A quiet revolution is happening in the UK publishing industry, and one of its main command posts is an unassuming little office tucked away upstairs in Sheffield's Central Library. There, indie publisher And Other Stories is creating a future of publishing where more voices are heard, more experiences represented, more talented people discovered.
Concentrated in London and propped up by (sometimes unpaid) interns, the publishing world is too often inaccessible to book lovers who can't afford to be part of it and unappealing to those who don't want to be complicit in all that. Since relocating from High Wycombe to Sheffield in 2017, And Other Stories has set about challenging others to shake off their fixation with London and the south-east and to seek out new, exciting voices beyond the usual terrain.
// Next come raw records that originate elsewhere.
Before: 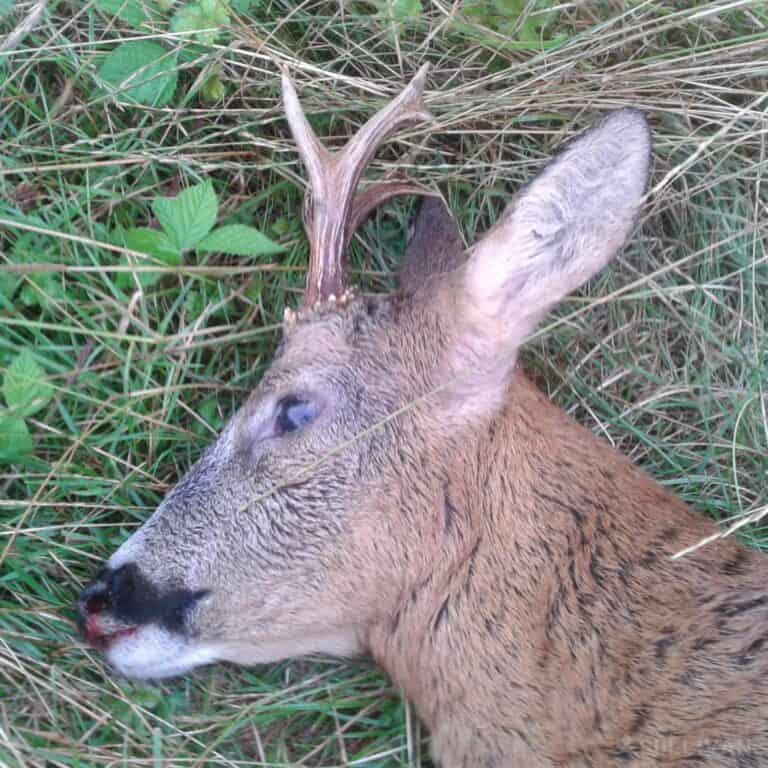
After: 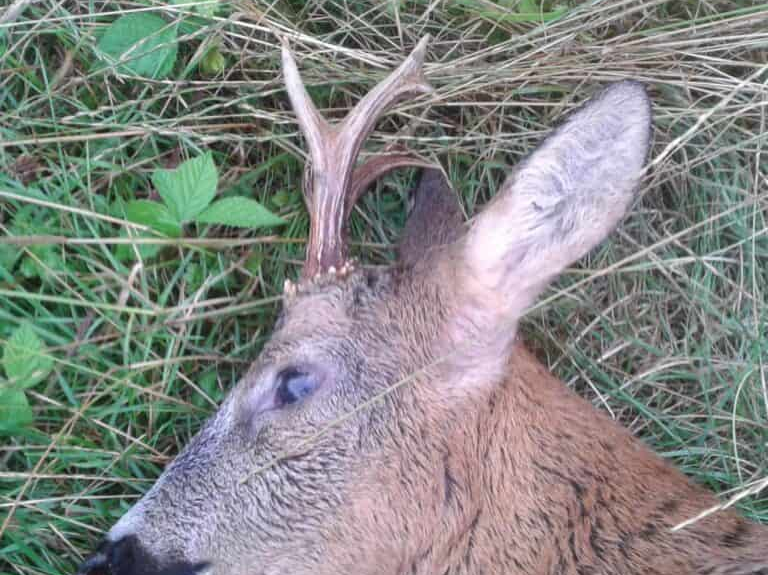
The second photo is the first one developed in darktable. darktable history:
crop: top 3.676%, bottom 21.425%
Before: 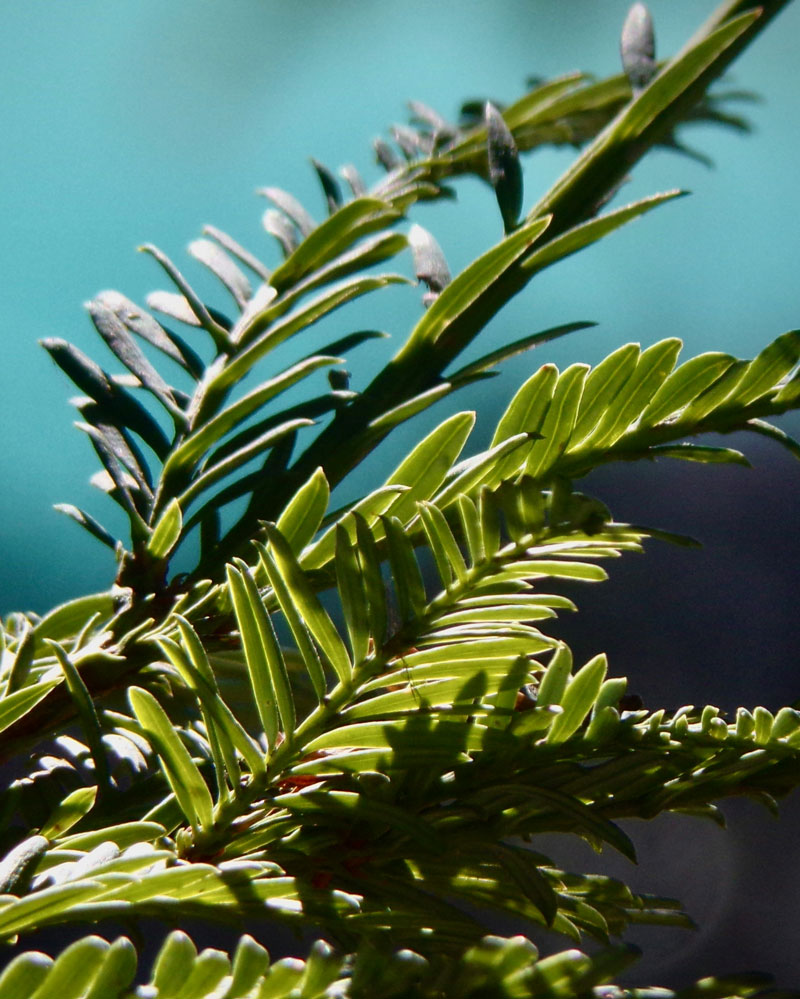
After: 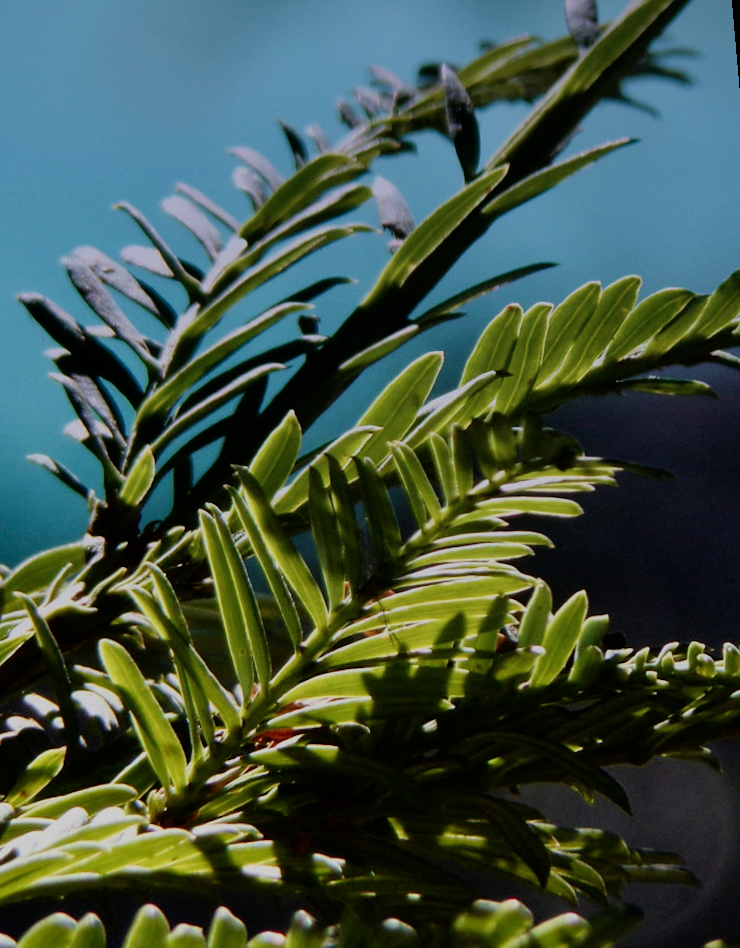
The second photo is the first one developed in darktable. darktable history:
graduated density: hue 238.83°, saturation 50%
filmic rgb: black relative exposure -7.65 EV, white relative exposure 4.56 EV, hardness 3.61
rotate and perspective: rotation -1.68°, lens shift (vertical) -0.146, crop left 0.049, crop right 0.912, crop top 0.032, crop bottom 0.96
It's found allies in Comma Press (Manchester), Dead Ink (Liverpool) and Peepal Tree Press (Leeds), together forming the Northern Fiction Alliance to push for a decentralised, more diverse industry. The aim, as set out in their recent open letter, is "bursting the publishing bubble, and reconfiguring the industry, so the peripheries can inform the whole."
It's not just the London bubble – And Other Stories is also confronting the gender gap. As the only publishing house to pick up novelist Kamila Shamsie's gauntlet and commit to the Year of Publishing Women, it's dedicated 2018 to highlighting and doing its bit to redress the industry's prioritising of books by and about men.
Editor Tara and publisher Stefan told us about their hopes for the year and why they're happy they moved to Sheffield.
How would you describe your work?
Stefan: Our focus is just good literary books – and trusting that the good books will in the end find their way to the right readers. Some of those will sell tens of thousands of copies and some will sell less than a thousand, but if it’s a good book we want to publish it.
What made you commit to the Year of Publishing Women?
Tara: At first we were a bit indignant because we thought that we’d been working quite hard to find wonderful books by women, but we realised that there was a dearth of things being pitched to us by women. So we thought maybe we can push ourselves harder, and maybe we can provoke a few others to push themselves harder too. We decided we’d use it as an opportunity to inspect our process and see what we could do differently to make sure that we were as rigorous in our searching as possible.
S: Even though people knew that we wouldn’t be publishing any male writers this year, we had almost as many submissions by male authors as by female – and of authors in translation the majority that were suggested to us were male. There is an issue with inequality in the UK around which authors are given importance and which ones win prizes most often, but that inequality is much stronger in some other countries. So particularly for us, since we do a lot of translations, it’s been eye-opening, and we’ve picked up amazing authors that we perhaps otherwise wouldn’t have looked as hard for.
Why do you think other publishing houses didn’t join in?
T: We’re in a unique position in as far as we have the flexibility to do it and a relatively small list. Other houses that have more money may have been concerned about liability – because even though there’s nothing wrong with what we’re doing, we have gotten some pretty ugly letters.
S: One trolling email I got was from a man who thought that it was very unmanly of me to be part of this!
What are you most looking forward to in the Year of Publishing Women?
S: Basically, things like you coming to us and saying “my friend’s just read Ann Quin and she says it’s amazing.” [Quin’s The Unmapped Country was the first book And Other Stories published this year. It is indeed amazing.] It’s all about the readers who wouldn’t necessarily have otherwise found a book, and them discovering how good the author is.
T: We’ve got a cohort of new women writers as part of the And Other Stories stable now and hopefully they'll bring us new books in the future. I’m hoping that women authors, particularly who are doing challenging or experimental things, will think we could be a good home for them.
What do you love about Sheffield?
S: My brother has been here for years so we got to know Sheffield well, and every time we left we were sad. When I first visited he’d show me something in the middle of town – beautiful things like the Winter Garden and Millennium Gallery – but it took me a long time to realise how much Sheffield is about the neighbourhoods; it feels like there are so many little villages that are friendly but all have a different character. Sheffield’s not dirt cheap but you do feel like there’s opportunity for people to be creative in a way they can’t in London, because there they’re often running scared to pay bills so they have to play it safe.
T: My experience of Sheffield is largely through the kids, and I couldn’t think of a better place to raise a family. There are wonderful things like outdoor toddler groups, nature nurseries and all that green space stuff that is hard to find in a city the size of Sheffield. You really do have the best of both worlds.
What would you do to improve the city?
S: I’ll start with an obvious one: a large, well-stocked independent bookshop with a good focus on adult fiction and nonfiction, with a well-read bookseller and an events space. And then a larger thing: it’s such a shame the River Sheaf is so hard to see. I wanted to walk along it with our two-year-old from the big roundabout near Sheffield station but after a few hundred yards the path stopped. Even where new-builds are going up by the Sheaf, it doesn't seem like a public path along the river is part of the planning. The river should be for everyone.